• [TASK DESCRIPTION]: Count the lines in the entries below that contain the word "reads", treating uppercase and lowercase letters as different. Reply with the number only.

**** DATA TO PROCESS ****

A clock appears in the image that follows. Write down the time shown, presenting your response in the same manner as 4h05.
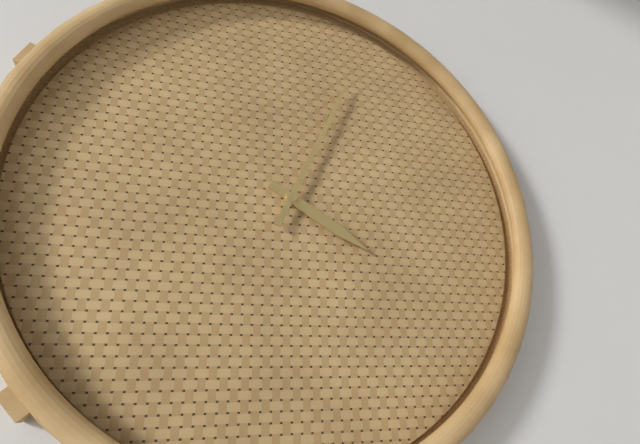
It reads 4h04
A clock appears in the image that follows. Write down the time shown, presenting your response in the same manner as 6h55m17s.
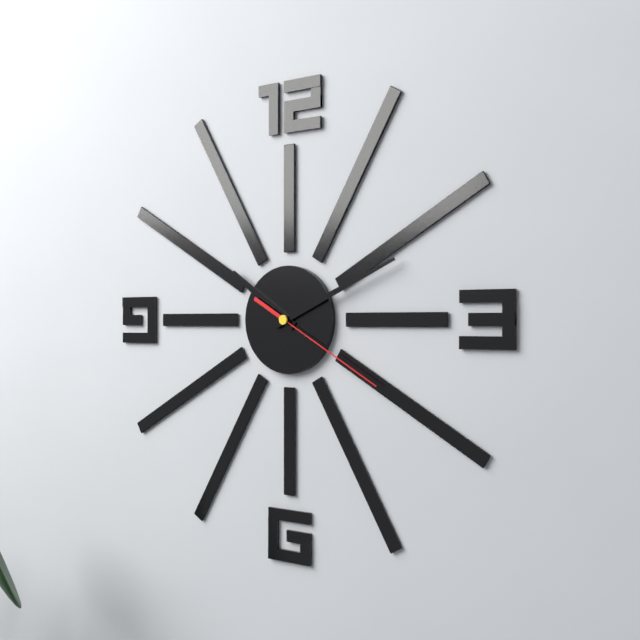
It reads 10h11m20s
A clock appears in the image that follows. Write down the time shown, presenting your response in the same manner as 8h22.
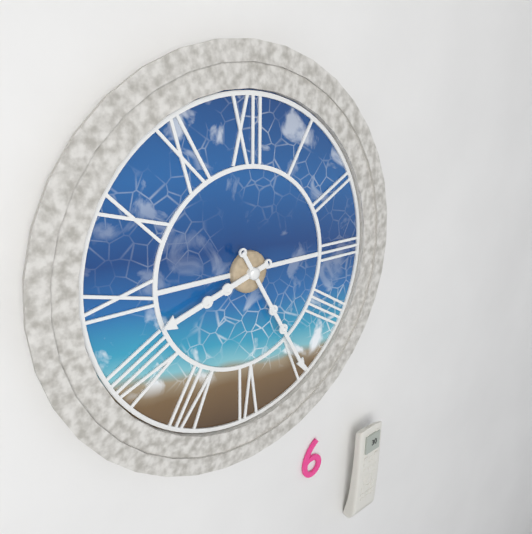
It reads 8h25
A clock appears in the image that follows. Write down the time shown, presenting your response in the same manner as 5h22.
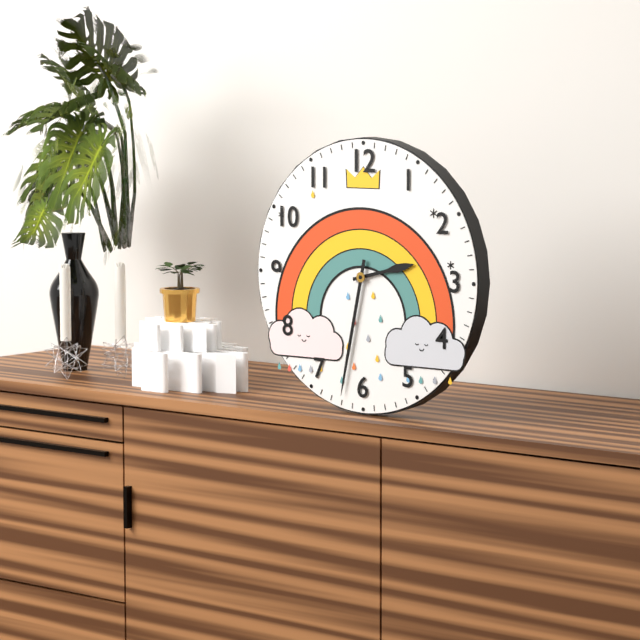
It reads 2h32
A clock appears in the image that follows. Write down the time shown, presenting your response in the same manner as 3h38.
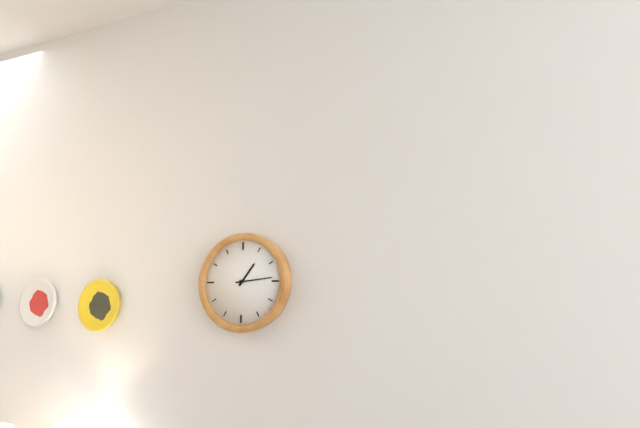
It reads 1h14
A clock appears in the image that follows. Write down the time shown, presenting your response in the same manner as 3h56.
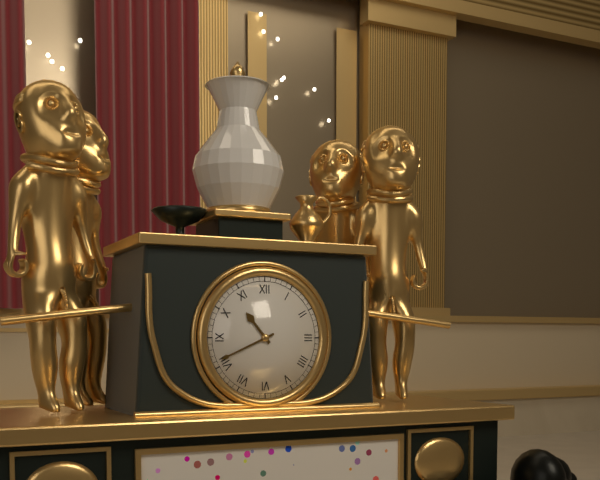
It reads 10h41
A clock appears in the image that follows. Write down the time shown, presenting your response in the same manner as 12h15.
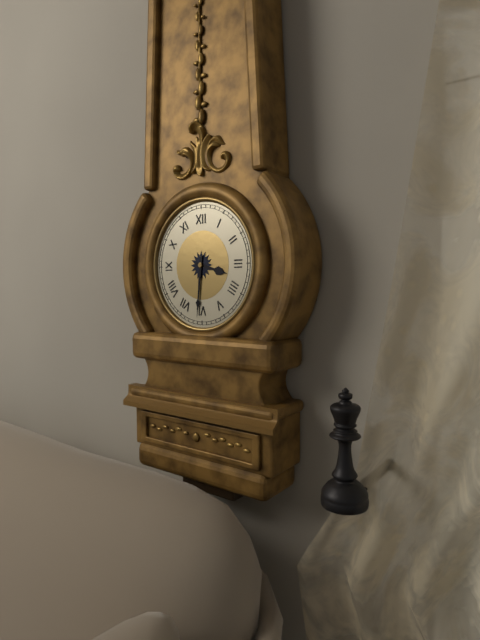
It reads 3h31
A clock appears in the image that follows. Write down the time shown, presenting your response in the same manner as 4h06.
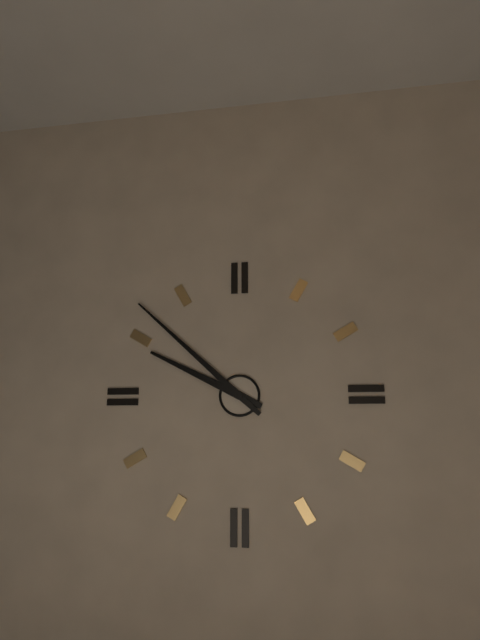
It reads 9h52
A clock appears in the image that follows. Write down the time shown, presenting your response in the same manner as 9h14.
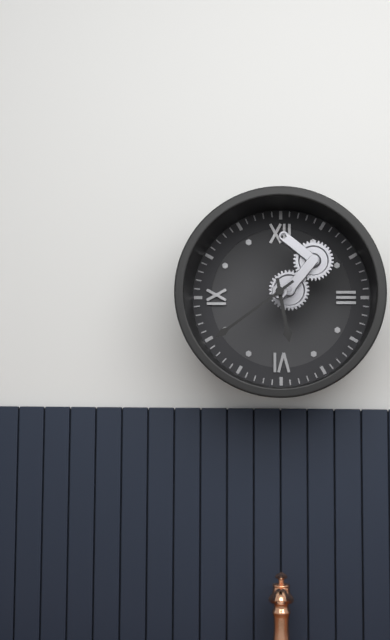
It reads 5h39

****

• [OUTPUT FOR THIS TASK]: 9